++++ Exercise inputs
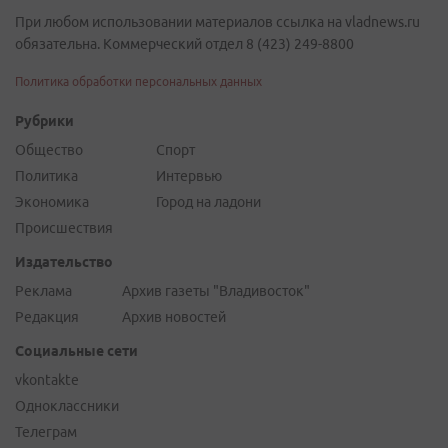
При любом использовании материалов ссылка на vladnews.ru
обязательна. Коммерческий отдел 8 (423) 249-8800
Политика обработки персональных данных
Рубрики
Общество
Спорт
Политика
Интервью
Экономика
Город на ладони
Происшествия
Издательство
Реклама
Архив газеты "Владивосток"
Редакция
Архив новостей
Социальные сети
vkontakte
Одноклассники
Телеграм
++++++++
Activity.
The result consists of the line with "Архив новостей" through the last line of the entries above, repeated exactly and with nothing else.

Expected answer.
Архив новостей
Социальные сети
vkontakte
Одноклассники
Телеграм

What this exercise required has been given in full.